* [Your goal]:
Write out word for word each line of the records, beginning at the first and stopping after the line with "X169850Y158750D03*". Leave the pictures out.
___ Available data ___
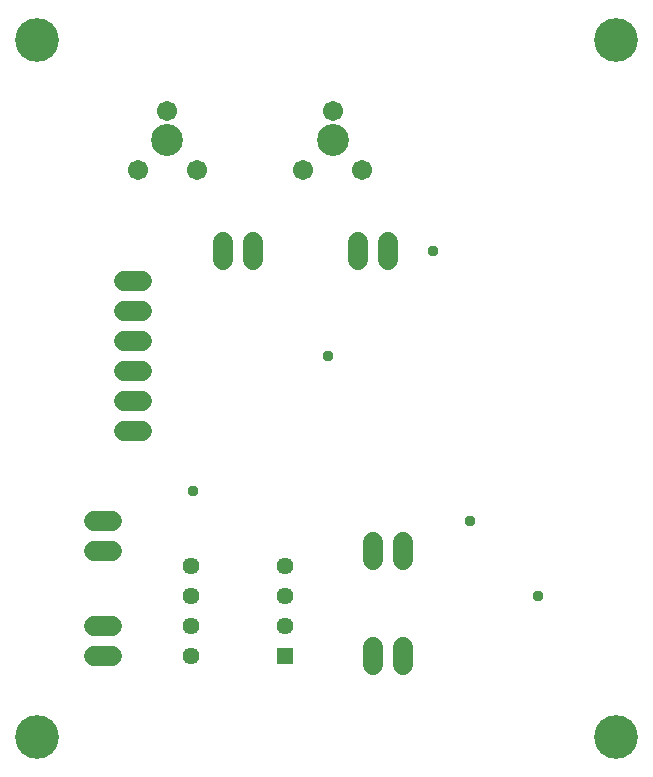
<source format=gbr>
G04 EAGLE Gerber RS-274X export*
G75*
%MOMM*%
%FSLAX34Y34*%
%LPD*%
%INSoldermask Bottom*%
%IPPOS*%
%AMOC8*
5,1,8,0,0,1.08239X$1,22.5*%
G01*
%ADD10C,3.703200*%
%ADD11R,1.441200X1.441200*%
%ADD12C,1.441200*%
%ADD13C,1.727200*%
%ADD14C,1.711200*%
%ADD15C,2.703200*%
%ADD16C,0.959600*%


D10*
X40000Y630000D03*
X530000Y630000D03*
X530000Y40000D03*
X40000Y40000D03*
D11*
X249250Y107950D03*
D12*
X249250Y133350D03*
X249250Y158750D03*
X249250Y184150D03*
X169850Y184150D03*
X169850Y158750D03*
X169850Y133350D03*
X169850Y107950D03*
D13*
X323850Y100330D02*
X323850Y115570D01*
X349250Y115570D02*
X349250Y100330D01*
X323850Y189230D02*
X323850Y204470D01*
X349250Y204470D02*
X349250Y189230D01*
X196850Y443230D02*
X196850Y458470D01*
X222250Y458470D02*
X222250Y443230D01*
X311150Y443230D02*
X311150Y458470D01*
X336550Y458470D02*
X336550Y443230D01*
X128270Y298450D02*
X113030Y298450D01*
X113030Y323850D02*
X128270Y323850D01*
X128270Y349250D02*
X113030Y349250D01*
X113030Y374650D02*
X128270Y374650D01*
X128270Y400050D02*
X113030Y400050D01*
X113030Y425450D02*
X128270Y425450D01*
X102870Y196850D02*
X87630Y196850D01*
X87630Y222250D02*
X102870Y222250D01*
X102870Y107950D02*
X87630Y107950D01*
X87630Y133350D02*
X102870Y133350D01*
D14*
X125000Y520000D03*
X150000Y570000D03*
X175000Y520000D03*
D15*
X150000Y545000D03*
D14*
X265000Y520000D03*
X290000Y570000D03*
X315000Y520000D03*
D15*
X290000Y545000D03*
D16*
X171450Y247650D03*
X285750Y361950D03*
X463550Y158750D03*
X374650Y450850D03*
X406400Y222250D03*
M02*

</source>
___
* [Your solution]:
<source format=gbr>
G04 EAGLE Gerber RS-274X export*
G75*
%MOMM*%
%FSLAX34Y34*%
%LPD*%
%INSoldermask Bottom*%
%IPPOS*%
%AMOC8*
5,1,8,0,0,1.08239X$1,22.5*%
G01*
%ADD10C,3.703200*%
%ADD11R,1.441200X1.441200*%
%ADD12C,1.441200*%
%ADD13C,1.727200*%
%ADD14C,1.711200*%
%ADD15C,2.703200*%
%ADD16C,0.959600*%


D10*
X40000Y630000D03*
X530000Y630000D03*
X530000Y40000D03*
X40000Y40000D03*
D11*
X249250Y107950D03*
D12*
X249250Y133350D03*
X249250Y158750D03*
X249250Y184150D03*
X169850Y184150D03*
X169850Y158750D03*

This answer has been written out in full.